Provided records section start

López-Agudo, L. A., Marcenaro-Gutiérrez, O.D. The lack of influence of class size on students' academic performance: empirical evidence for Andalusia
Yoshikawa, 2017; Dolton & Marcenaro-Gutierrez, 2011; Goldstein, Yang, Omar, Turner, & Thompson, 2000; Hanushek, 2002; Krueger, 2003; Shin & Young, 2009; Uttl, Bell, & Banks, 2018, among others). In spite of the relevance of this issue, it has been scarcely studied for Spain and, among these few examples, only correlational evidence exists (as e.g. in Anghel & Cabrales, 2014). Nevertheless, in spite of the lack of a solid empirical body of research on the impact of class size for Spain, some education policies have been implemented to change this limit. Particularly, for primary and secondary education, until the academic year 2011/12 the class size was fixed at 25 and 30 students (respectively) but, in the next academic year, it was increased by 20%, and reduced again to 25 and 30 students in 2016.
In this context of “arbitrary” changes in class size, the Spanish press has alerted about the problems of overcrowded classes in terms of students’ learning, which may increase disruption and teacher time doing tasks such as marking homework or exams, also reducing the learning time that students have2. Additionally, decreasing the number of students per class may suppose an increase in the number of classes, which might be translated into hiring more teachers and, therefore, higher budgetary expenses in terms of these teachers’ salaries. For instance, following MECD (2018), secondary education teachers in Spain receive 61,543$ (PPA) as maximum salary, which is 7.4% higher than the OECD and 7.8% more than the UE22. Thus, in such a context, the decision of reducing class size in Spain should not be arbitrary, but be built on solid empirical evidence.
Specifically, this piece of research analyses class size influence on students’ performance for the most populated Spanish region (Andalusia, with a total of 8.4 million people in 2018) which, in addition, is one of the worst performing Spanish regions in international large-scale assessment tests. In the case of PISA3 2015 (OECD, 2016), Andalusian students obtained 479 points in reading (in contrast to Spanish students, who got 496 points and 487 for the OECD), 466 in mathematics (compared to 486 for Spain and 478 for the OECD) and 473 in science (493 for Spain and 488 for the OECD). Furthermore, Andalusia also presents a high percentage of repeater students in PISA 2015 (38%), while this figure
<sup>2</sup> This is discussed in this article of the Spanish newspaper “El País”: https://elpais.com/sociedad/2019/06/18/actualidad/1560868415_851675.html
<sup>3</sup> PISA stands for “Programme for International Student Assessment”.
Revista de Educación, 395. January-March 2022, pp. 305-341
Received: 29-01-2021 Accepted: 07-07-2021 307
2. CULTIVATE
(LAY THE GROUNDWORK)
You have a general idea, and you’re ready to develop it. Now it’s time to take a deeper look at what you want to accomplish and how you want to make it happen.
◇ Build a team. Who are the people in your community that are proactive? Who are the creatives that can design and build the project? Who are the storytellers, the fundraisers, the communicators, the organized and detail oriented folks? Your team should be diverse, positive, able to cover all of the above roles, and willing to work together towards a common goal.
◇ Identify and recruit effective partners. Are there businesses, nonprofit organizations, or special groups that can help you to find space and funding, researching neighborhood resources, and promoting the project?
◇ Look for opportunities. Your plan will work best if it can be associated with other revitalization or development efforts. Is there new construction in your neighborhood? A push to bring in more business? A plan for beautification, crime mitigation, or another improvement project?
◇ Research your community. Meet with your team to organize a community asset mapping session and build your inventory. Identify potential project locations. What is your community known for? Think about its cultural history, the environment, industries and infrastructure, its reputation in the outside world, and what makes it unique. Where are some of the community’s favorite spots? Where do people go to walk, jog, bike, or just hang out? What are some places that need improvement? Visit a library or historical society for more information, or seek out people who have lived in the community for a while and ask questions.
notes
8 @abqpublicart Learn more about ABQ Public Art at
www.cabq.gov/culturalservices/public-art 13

Provided records section end

Among the lines above, which ones include the word "neighborhood"? Copy them.

◇ Identify and recruit effective partners. Are there businesses, nonprofit organizations, or special groups that can help you to find space and funding, researching neighborhood resources, and promoting the project?
◇ Look for opportunities. Your plan will work best if it can be associated with other revitalization or development efforts. Is there new construction in your neighborhood? A push to bring in more business? A plan for beautification, crime mitigation, or another improvement project?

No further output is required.